• **Activity**
Reproduce, unchanged, the lines of the material between the line containing "در این مقاله از" and the line containing "ساحل سفید رؤیایی.", inclusive.

• **Record set**
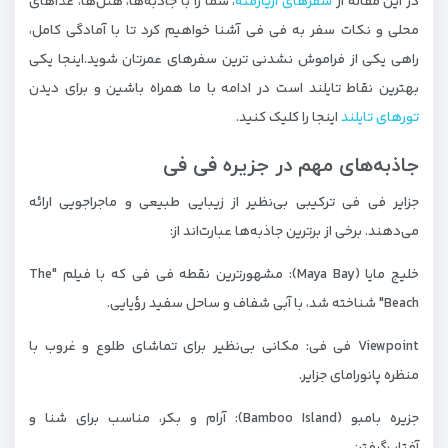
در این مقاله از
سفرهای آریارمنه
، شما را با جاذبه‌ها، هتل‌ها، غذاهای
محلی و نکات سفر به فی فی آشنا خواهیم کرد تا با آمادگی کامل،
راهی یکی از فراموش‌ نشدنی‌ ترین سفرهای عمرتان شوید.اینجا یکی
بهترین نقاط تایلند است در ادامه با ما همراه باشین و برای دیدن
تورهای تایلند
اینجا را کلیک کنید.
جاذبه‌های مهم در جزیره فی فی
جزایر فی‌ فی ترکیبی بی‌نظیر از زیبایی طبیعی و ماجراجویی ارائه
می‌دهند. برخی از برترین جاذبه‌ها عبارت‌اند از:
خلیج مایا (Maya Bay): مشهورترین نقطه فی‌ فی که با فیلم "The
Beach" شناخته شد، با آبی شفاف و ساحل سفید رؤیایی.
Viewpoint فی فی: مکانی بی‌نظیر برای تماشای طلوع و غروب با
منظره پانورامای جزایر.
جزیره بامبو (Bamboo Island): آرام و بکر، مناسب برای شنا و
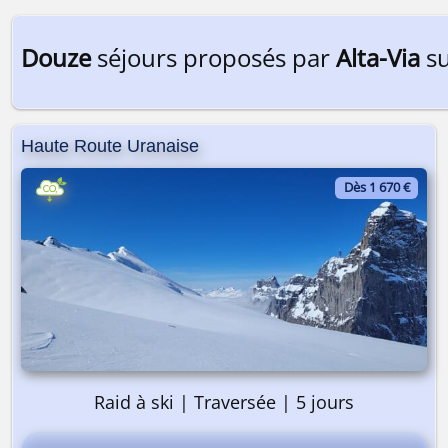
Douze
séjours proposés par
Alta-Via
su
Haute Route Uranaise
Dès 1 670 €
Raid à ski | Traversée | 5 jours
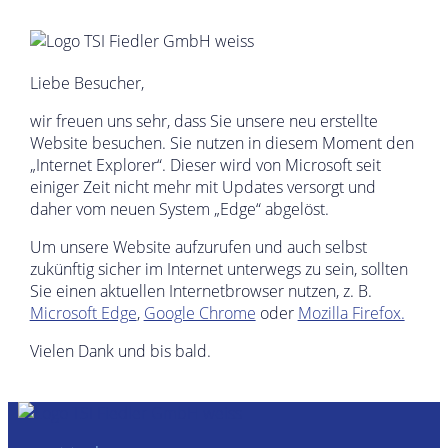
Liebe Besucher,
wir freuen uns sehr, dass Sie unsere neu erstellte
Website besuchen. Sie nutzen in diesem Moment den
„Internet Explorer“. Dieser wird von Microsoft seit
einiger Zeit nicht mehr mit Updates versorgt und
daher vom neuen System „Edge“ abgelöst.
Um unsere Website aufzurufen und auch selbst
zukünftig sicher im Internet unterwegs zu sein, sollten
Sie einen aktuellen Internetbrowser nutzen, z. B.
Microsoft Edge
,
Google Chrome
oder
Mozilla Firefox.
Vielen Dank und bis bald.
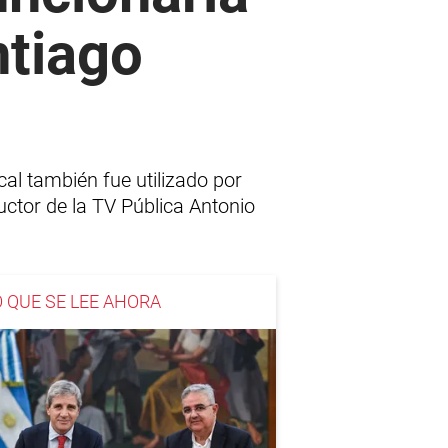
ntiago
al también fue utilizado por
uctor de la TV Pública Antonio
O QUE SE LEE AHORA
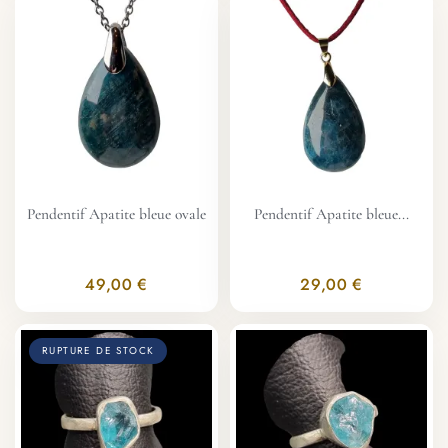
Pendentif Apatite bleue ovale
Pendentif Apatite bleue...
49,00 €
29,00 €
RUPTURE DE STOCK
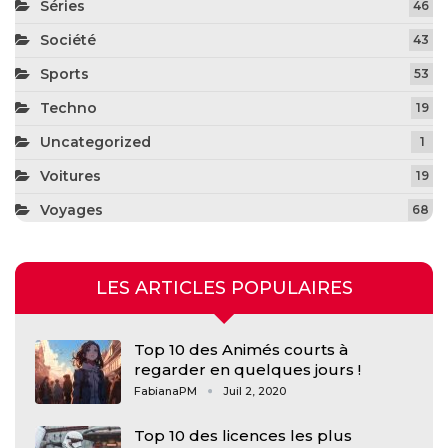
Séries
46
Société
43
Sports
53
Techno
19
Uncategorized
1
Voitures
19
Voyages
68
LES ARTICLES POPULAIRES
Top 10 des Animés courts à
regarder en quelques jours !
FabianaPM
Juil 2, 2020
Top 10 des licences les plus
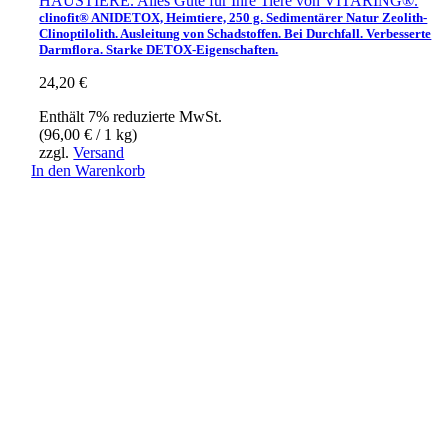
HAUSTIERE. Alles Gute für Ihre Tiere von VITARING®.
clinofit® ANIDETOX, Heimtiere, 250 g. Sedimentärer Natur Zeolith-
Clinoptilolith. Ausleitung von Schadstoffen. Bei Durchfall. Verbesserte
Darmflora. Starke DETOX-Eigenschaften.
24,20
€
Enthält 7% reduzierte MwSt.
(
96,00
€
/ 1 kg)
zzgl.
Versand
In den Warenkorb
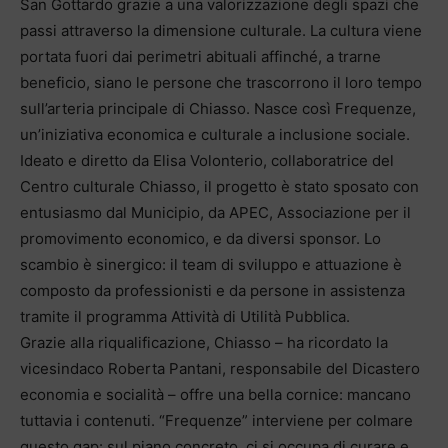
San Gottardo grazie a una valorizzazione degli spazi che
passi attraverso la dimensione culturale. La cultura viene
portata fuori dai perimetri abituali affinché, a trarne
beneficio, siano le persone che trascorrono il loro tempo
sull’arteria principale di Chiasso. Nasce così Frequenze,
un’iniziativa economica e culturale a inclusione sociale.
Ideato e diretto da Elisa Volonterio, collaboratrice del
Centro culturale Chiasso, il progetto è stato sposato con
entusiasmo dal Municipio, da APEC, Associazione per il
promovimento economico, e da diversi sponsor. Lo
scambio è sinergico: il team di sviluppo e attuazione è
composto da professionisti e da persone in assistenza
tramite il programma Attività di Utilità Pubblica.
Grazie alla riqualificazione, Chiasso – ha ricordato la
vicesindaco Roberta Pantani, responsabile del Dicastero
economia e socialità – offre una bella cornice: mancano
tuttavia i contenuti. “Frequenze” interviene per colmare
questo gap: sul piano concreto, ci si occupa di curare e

--

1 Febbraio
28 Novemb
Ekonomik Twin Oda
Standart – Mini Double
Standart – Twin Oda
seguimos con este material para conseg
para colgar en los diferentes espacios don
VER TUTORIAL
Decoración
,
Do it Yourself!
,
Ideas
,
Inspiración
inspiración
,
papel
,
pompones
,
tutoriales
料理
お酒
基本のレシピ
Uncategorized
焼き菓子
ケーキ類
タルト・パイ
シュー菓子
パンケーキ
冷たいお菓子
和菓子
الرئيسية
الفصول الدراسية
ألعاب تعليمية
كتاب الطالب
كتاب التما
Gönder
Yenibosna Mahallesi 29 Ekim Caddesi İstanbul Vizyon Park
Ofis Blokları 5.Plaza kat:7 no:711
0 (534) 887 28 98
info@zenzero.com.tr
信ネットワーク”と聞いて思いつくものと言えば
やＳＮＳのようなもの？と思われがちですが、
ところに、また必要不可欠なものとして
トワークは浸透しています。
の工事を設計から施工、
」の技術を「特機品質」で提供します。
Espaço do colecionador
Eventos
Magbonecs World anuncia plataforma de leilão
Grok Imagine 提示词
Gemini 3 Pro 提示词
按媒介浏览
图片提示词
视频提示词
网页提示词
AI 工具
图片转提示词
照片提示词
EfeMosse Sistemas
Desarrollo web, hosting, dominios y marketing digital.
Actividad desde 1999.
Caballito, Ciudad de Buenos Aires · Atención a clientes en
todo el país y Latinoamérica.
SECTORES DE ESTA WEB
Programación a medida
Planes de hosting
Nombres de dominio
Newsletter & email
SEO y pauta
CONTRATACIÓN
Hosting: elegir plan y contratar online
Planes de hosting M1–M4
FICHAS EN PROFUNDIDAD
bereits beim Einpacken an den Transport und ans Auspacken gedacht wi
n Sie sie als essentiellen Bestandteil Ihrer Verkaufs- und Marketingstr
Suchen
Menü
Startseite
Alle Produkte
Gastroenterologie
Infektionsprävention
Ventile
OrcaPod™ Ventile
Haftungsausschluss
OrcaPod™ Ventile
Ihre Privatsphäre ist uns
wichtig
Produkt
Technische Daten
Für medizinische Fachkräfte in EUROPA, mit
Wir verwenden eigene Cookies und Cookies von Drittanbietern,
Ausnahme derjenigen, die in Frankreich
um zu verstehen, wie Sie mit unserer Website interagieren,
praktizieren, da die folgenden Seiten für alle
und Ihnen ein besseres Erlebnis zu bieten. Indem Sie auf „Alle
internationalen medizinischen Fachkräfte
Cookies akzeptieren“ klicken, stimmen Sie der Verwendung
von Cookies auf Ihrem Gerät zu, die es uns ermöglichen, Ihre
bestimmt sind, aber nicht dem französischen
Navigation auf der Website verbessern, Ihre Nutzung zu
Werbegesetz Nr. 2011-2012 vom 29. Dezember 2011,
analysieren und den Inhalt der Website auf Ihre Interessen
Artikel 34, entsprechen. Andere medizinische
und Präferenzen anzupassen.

* * *

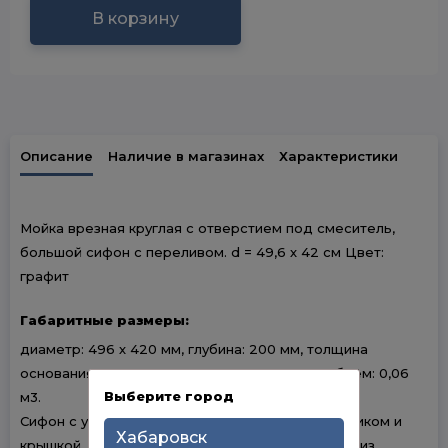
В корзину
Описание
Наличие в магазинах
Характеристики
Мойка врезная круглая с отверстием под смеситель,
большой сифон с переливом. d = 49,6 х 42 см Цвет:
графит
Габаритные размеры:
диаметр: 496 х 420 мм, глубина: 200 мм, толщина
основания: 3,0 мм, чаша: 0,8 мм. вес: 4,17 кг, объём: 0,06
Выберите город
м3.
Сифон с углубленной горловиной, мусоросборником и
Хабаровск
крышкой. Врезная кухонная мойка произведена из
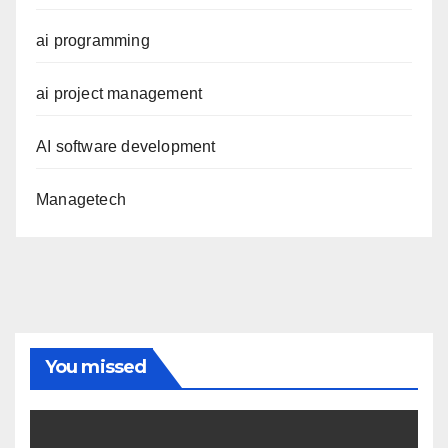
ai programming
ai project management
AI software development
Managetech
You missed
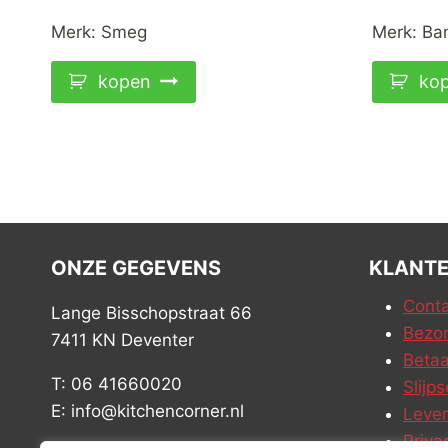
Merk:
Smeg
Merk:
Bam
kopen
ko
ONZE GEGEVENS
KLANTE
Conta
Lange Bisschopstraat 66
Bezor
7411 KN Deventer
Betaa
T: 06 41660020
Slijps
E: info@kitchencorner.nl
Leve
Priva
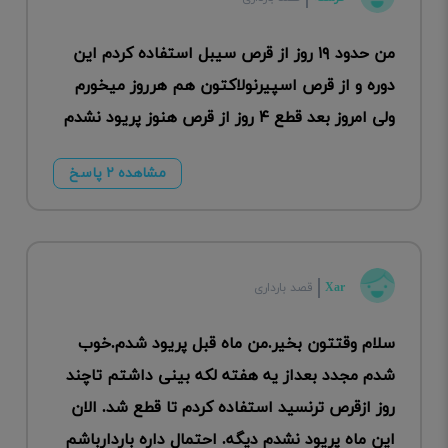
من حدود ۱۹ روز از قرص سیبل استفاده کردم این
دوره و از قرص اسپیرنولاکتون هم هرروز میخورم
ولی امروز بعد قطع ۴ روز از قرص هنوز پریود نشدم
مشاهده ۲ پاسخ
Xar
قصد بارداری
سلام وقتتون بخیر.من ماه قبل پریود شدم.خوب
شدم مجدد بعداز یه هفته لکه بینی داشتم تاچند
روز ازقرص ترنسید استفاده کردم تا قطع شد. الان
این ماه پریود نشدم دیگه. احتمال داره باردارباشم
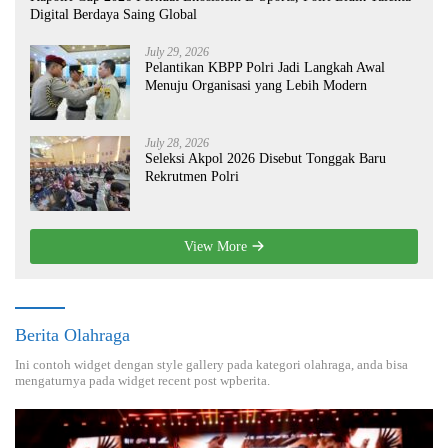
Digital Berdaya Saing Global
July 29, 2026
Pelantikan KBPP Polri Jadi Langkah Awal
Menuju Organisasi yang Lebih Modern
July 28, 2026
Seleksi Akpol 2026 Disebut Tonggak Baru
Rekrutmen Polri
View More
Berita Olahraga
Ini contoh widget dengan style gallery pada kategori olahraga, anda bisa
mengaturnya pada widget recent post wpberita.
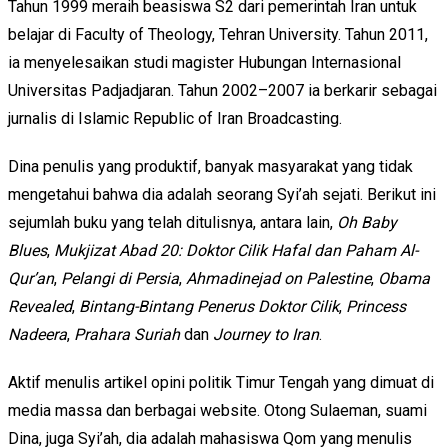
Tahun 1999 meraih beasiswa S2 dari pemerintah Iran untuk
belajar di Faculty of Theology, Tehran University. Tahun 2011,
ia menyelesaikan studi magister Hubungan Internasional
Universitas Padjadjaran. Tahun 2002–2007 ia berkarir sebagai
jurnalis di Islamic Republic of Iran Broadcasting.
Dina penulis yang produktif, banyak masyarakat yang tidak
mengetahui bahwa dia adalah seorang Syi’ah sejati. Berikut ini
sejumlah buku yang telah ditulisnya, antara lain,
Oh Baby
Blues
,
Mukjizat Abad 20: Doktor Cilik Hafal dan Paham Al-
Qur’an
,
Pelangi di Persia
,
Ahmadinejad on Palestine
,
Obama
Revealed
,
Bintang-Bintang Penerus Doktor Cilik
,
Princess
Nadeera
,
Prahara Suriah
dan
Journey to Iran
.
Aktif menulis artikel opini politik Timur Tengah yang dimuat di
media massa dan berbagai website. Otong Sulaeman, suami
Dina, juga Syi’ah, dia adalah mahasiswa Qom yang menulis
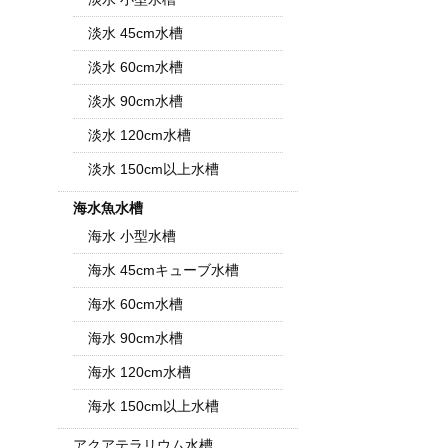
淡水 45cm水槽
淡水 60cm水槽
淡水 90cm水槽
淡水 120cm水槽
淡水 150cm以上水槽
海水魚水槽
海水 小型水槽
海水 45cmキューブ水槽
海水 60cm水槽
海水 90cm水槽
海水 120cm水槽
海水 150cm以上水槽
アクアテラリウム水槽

• **Your solution**
در این مقاله از
سفرهای آریارمنه
، شما را با جاذبه‌ها، هتل‌ها، غذاهای
محلی و نکات سفر به فی فی آشنا خواهیم کرد تا با آمادگی کامل،
راهی یکی از فراموش‌ نشدنی‌ ترین سفرهای عمرتان شوید.اینجا یکی
بهترین نقاط تایلند است در ادامه با ما همراه باشین و برای دیدن
تورهای تایلند
اینجا را کلیک کنید.
جاذبه‌های مهم در جزیره فی فی
جزایر فی‌ فی ترکیبی بی‌نظیر از زیبایی طبیعی و ماجراجویی ارائه
می‌دهند. برخی از برترین جاذبه‌ها عبارت‌اند از:
خلیج مایا (Maya Bay): مشهورترین نقطه فی‌ فی که با فیلم "The
Beach" شناخته شد، با آبی شفاف و ساحل سفید رؤیایی.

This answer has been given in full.